New or old? Good question, and easily answered. Some scrapes are made, and then abandoned. Perhaps the animal was spooked by a hunter, and went elsewhere. Active scrapes are damp with urine, and often feature one or more hoof-prints and/or antler tine marks.

Old and abandoned scrapes fill in with grass and fallen leaves. An active scrape will be cleaned of all debris once to several times a day, because this is where the buck wants to meet an estrus doe. Of course, bucks and does often meet in open fields or woodlands but the initial contact usually occurs near an active scrape.

Scrape hunting can be exciting

Watching a buck work a scrape is really neat. A young buck knows he is supposed to be doing something but he doesn’t have a clue. A buck with some age will often wind-check the scrape from downwind, and if it appears to have been visited by an estrus doe, the buck will tend the scrape.

He will paw the dirt, nibble on the overhead licking branch, rub his forehead scent glands on the overhead branches, urinate in the scrape, paw and stomp it into mud, and hang around nearby. This is when a hunter may get a chance for a shot if he is positioned properly.

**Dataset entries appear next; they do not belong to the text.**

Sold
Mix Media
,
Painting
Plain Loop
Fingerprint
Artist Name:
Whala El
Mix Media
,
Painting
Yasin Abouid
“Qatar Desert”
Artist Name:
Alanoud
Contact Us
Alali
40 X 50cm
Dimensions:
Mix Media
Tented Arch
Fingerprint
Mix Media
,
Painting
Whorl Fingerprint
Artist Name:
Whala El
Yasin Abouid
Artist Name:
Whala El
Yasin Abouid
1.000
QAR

Some does often hang close by waiting for the buck, and sometimes, the buck will follow the doe’s trail. Such tending bucks often give a low grunt as they follow the hot trail. Bucks usually wind-check active scrapes 20-30 yards downwind of the scrape. The hunter, if he sits 40 yards downwind of the scrape can often  intercept the buck coming through and wind-checking as he walks through the arera

Scrapes full of debris are not being used. Scrapes can go from hot to cold overnight, and a previously active scrape that shows no use provides hunters with another important clue. An active scrape that suddenly shows no use means just one thing: the rut has started.

Rut hunting is a fascinating time to be afield but remember the hours of 10 a.m. and 2 p.m. are mid-day hours that bucks prefer. The bucks can appear at any time during the day, and watching a randy old buck hot on the trail of a young doe gives us all hope. Maybe, just maybe, she will lead him past our stand.

One can only hope. Waylaying a nice buck near a scrape does happen but the hunter must always be ready. Big bucks rarely offer a second chance.